Xue Fei, Michels Karin B
Obstetrics and Gynecology Epidemiology Center, Department of Obstetrics, Gynecology and Reproductive Biology, Brigham and Women's Hospital, Harvard Medical School, and Department of Epidemiology, Harvard School of Public Health, Boston, MA, USA.

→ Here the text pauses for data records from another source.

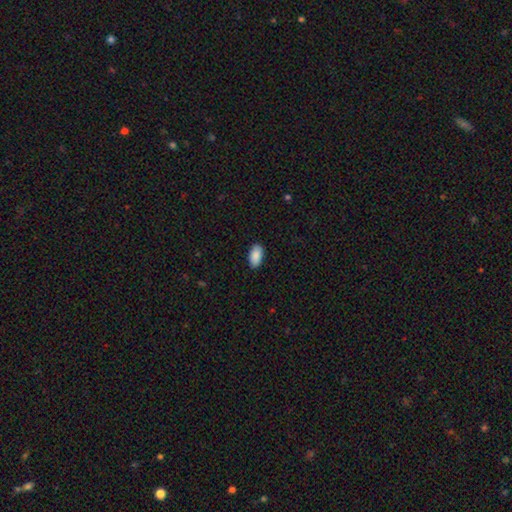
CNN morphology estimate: A smooth galaxy with no disk features (90%) that is in between round and cigar-shaped (95%).

Vote fractions:
- Smooth or featured? smooth: 90% / star or artifact: 6% / featured or disk: 4%
- How rounded? in between: 95% / cigar-shaped: 3% / round: 2%
- Merging? none: 88% / minor disturbance: 9% / major disturbance: 2% / merger: 1%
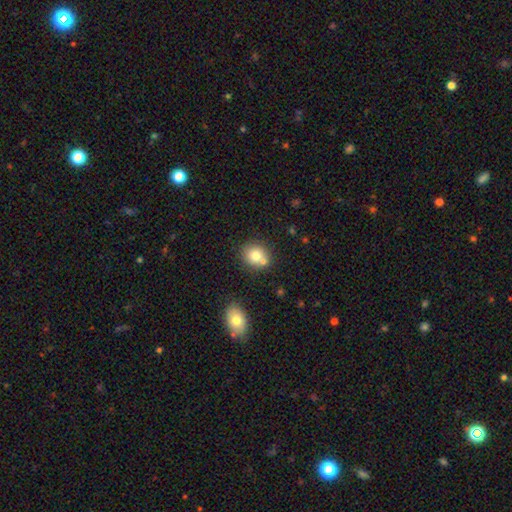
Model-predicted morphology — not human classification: Smooth or featured? Predicted: smooth (p=0.77). How rounded? Predicted: round (p=0.78). Merging? Predicted: none (p=0.56).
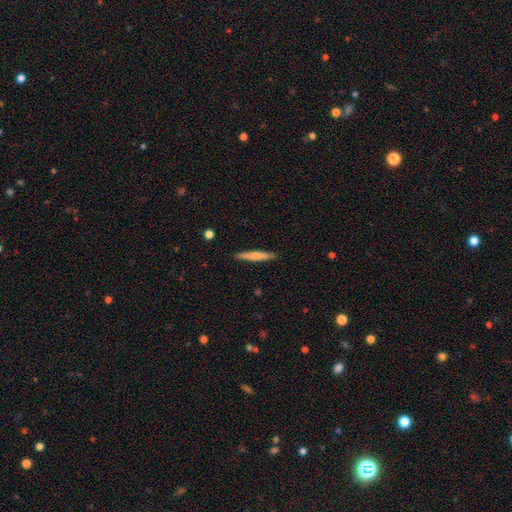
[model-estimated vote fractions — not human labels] Smooth or featured? Predicted: smooth (p=0.60). How rounded? Predicted: cigar-shaped (p=0.93). Merging? Predicted: none (p=0.89).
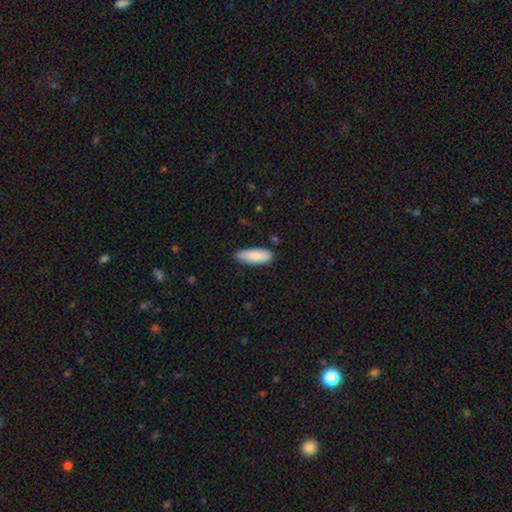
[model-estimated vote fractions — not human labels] smooth 86%, featured or disk 8%, star or artifact 6%. Down the decision tree: how rounded — in between (73%); merging — none (78%).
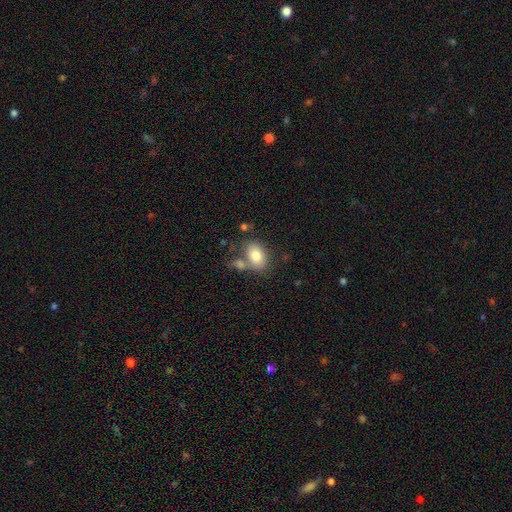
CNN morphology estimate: Smooth or featured?
  - smooth: 81% *
  - featured or disk: 12%
  - star or artifact: 8%
How rounded?
  - in between: 84% *
  - round: 15%
  - cigar-shaped: 1%
Merging?
  - none: 53% *
  - merger: 27%
  - minor disturbance: 14%
  - major disturbance: 6%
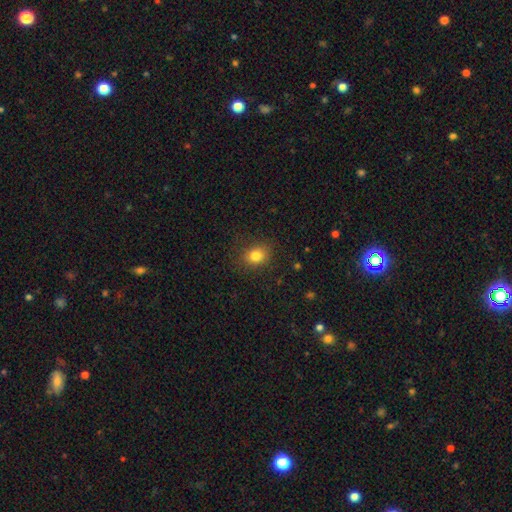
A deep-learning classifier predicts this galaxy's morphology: Smooth or featured: smooth — 81% (star or artifact — 12%)
How rounded: round — 58% (in between — 41%)
Merging: none — 85% (minor disturbance — 11%)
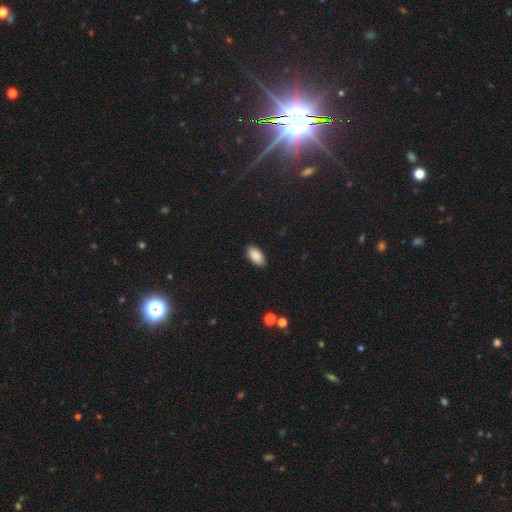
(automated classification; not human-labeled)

Obstetrics and Gynecology Epidemiology Center, Department of Obstetrics, Gynecology and Reproductive Biology, Brigham and Women's Hospital, Harvard Medical School, and Department of Epidemiology, Harvard School of Public Health, Boston, MA, USA.
Lancet Oncol. 2007 Dec;8(12):1088-1100. doi: 10.1016/S1470-2045(07)70377-7.
Emerging evidence suggests an association between female prenatal experience and her subsequent risk of developing breast cancer. Potential underlying mechanisms include variation in amounts of maternal endogenous sex hormones and growth hormones, germ-cell mutations, formation of cancer stem-cells, and other genetic or epigenetic events. We reviewed and summarised quantitatively the available data on intrauterine exposures and risk of breast cancer.
We systematically searched for studies that assessed association between perinatal factors and risk of breast cancer. We reviewed separately each of the perinatal factors, including birthweight, birth length, parental age at delivery, gestational age, intrauterine exposure to diethylstilbestrol, twin membership, maternal pre-eclampsia or eclampsia, and other factors.
We identified 57 studies published between Oct 1, 1980, and June 21, 2007. Increased risk of breast cancer was noted with increased birthweight (relative risk [RR] 1.15 [95% CI 1.09-1.21]), birth length (1.28 [1.11-1.48]), higher maternal age (1.13 [1.02-1.25]), and paternal age (1.12 [1.05-1.19]). Decreased risk of breast cancer was noted for maternal pre-eclampsia and eclampsia (0.48 [0.30-0.78]) and twin membership (0.93 [0.87-1.00]). No association was noted between risk of breast cancer and gestational age at birth (0.95 [0.71-1.26]) or maternal diethylstilbestrol treatment (1.40 [0.86-2.28]).
The intrauterine environment contributes to the predisposition of women to breast cancer in adulthood. The in-utero mechanisms responsible for such predisposition need to be elucidated.
新出现的证据表明,女性产前经历与其随后患乳腺癌的风险之间存在关联。潜在的潜在机制包括母体内源性激素和生长激素量的变化、生殖细胞突变、癌症干细胞的形成以及其他遗传或表观遗传事件。我们对宫内暴露与乳腺癌风险的现有数据进行了综述和定量总结。
我们系统地搜索了评估围产期因素与乳腺癌风险之间关联的研究。我们分别审查了每个围产期因素,包括出生体重、出生身长、父母分娩年龄、孕周、宫内暴露于己烯雌酚、双胞胎身份、母亲先兆子痫或子痫以及其他因素。
我们确定了1980年10月1日至2007年6月21日期间发表的57项研究。出生体重增加(相对风险[RR]1.15[95%CI 1.09 - 1.21])、出生身长增加(1.28[1.11 - 1.48])、母亲年龄较大(1.13[1.02 - 1.25])和父亲年龄较大(1.12[1.05 - 1.19])时,乳腺癌风险增加。母亲先兆子痫和子痫(0.48[0.30 - 0.78])以及双胞胎身份(0.93[0.87 - 1.00])时,乳腺癌风险降低。未发现乳腺癌风险与出生时的孕周(0.95[0.71 - 1.26])或母亲己烯雌酚治疗(1.40[0.86 - 2.28])之间存在关联。
子宫内环境导致女性成年后患乳腺癌的易感性。需要阐明导致这种易感性的宫内机制。